Dalbavancin, vancomycin and chlorobiphenyl-vancomycin share a high degree of structural similarity and the same primary mode of drug action. All inhibit bacterial cell wall biosynthesis through complexation with intermediates in peptidoglycan biosynthesis mediated via interaction with peptidyl-d-alanyl-d-alanine (d-Ala-d-Ala) residues present at the termini of the intermediates. VanB-type glycopeptide resistance in bacteria encodes an inducible reprogramming of bacterial cell wall biosynthesis that generates precursors terminating with d-alanyl-d-lactate (d-Ala-d-Lac). This system in Streptomyces coelicolor confers protection against the natural product vancomycin but not dalbavancin or chlorobiphenyl-vancomycin, which are semi-synthetic derivatives and fail to sufficiently activate the inducible VanB-type sensory response. We used transcriptome profiling by RNAseq to identify the gene expression signatures elucidated in S. coelicolor in response to the three different glycopeptide compounds. An integrated comparison of the results defines both the contribution of the VanB resistance system to the control of changes in gene transcription and the impact at the transcriptional level of the structural diversity present in the glycopeptide antibiotics used. Dalbavancin induces markedly more extensive changes in the expression of genes required for transport processes, RNA methylation, haem biosynthesis and the biosynthesis of the amino acids arginine and glutamine. Chlorobiphenyl-vancomycin exhibits specific effects on tryptophan and calcium-dependent antibiotic biosynthesis and has a stronger repressive effect on translation. Vancomycin predictably has a uniquely strong effect on the genes controlled by the VanB resistance system and also impacts metal ion homeostasis and leucine biosynthesis. Leaderless gene transcription is disfavoured in the core transcriptional up- and down-regulation taking place in response to all the glycopeptide antibiotics, while HrdB-dependent transcripts are favoured in the down-regulated group. This study illustrates the biological impact of peripheral changes to glycopeptide antibiotic structure and could inform the design of future semi-synthetic glycopeptide derivatives.
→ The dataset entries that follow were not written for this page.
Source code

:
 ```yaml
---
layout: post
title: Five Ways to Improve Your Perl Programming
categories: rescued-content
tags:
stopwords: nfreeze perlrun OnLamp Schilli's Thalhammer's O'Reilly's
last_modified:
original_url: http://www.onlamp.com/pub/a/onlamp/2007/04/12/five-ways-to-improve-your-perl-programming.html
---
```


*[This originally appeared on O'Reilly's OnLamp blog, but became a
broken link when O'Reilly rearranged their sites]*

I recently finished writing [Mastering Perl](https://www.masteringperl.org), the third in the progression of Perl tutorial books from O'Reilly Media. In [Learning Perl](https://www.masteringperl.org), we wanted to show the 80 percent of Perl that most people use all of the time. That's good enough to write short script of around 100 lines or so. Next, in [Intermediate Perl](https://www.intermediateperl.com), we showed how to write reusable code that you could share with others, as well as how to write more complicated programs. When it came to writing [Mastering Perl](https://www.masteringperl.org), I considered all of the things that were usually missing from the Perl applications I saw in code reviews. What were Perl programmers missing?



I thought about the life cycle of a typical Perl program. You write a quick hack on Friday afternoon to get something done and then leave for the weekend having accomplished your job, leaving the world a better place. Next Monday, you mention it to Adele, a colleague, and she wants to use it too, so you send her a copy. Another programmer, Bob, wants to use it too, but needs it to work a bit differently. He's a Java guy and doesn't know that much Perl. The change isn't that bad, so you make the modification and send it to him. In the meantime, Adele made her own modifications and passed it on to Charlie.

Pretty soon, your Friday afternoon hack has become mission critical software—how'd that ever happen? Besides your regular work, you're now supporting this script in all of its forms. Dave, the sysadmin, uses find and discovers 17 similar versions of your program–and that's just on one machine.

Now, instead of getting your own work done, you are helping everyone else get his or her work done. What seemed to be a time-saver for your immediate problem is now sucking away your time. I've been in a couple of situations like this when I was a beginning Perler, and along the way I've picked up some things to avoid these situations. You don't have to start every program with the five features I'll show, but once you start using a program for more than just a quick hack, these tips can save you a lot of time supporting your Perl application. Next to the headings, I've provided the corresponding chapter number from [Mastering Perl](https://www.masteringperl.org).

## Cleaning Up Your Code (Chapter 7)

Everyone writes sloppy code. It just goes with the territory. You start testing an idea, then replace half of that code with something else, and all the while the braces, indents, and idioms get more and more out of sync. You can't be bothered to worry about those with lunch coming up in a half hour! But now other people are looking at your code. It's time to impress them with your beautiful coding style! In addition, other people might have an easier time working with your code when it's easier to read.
Keywords: Streptomyces; antibiotic; chemotranscriptomics; dalbavancin; glycopeptide; resistance; vancomycin.

FIGURE 1

The glycopeptide antibiotics used in this study. Structures of vancomycin (Van), chlorobiphenyl-vancomycin (CbpVan) and dalbavancin (Dal), and their corresponding minimum inhibitory concentration (MIC) values against S. coelicolor in liquid cultures (Kwun and Hong, 2014) (A) and pairwise Tanimoto chemical similarity scores (B). In (A), distinctive structural features are highlighted, including the following that are also discussed in the text: N-methylleucine group (green); chlorobiphenyl group (blue); lipid side chain (orange); dimethylaminopropyl amide side chain (red).

FIGURE 2

The transcriptional responses of S. coelicolor cells to exposure to vancomycin (Van), chlorobiphenyl-vancomycin (CbpVan) and dalbavancin (Dal). Principal components analysis (PCA) (A) and hierarchical clustering of Euclidean sample distances (B) indicate closer similarity between the data for Van and CbpVan compared to Dal. Differential expression analysis identifies gene transcripts significantly changing in abundance in response to one or more glycopeptide antibiotic compared to the control (Ctrl) (C). In (B), darker blue grid colours indicate closer similarity between pairs of samples.

FIGURE 3

Differences in activation of the VanB-type resistance system (A), the SigE-controlled cell wall stress response (B) and zinc starvation stress response (C). In each panel, the diagonal line illustrates theoretical perfect correlation between the data on each x- and y-axis (slope = 1). In (A), global correlations between the changes induced by each antibiotic treatment are shown (R² and p-values).

FIGURE 4

Heatmap summarising the transcripts uniquely changing significantly in response to only one of the glycopeptide antibiotics used, relative to the control treatment. Significant biological process categories from gene ontology (GO) functional enrichment analysis of each group of genes are shown to the right (“ns” denotes cases where no significant categories were identified). Complete GO enrichment analysis results are provided in Supplementary Data 2.

FIGURE 5

Heatmap summarising the transcripts changing significantly in response to two or more of the glycopeptide antibiotics used relative to the control treatment. Significant biological process categories from gene ontology (GO) functional enrichment analysis of each group of genes are shown to the right (“ns” denotes cases where no significant categories were identified). Only groups containing more than 10 transcripts are labelled. Complete GO enrichment analysis results are provided in Supplementary Data 2.

FIGURE 6

sRNAs responding significantly to glycopeptide antibiotic stress.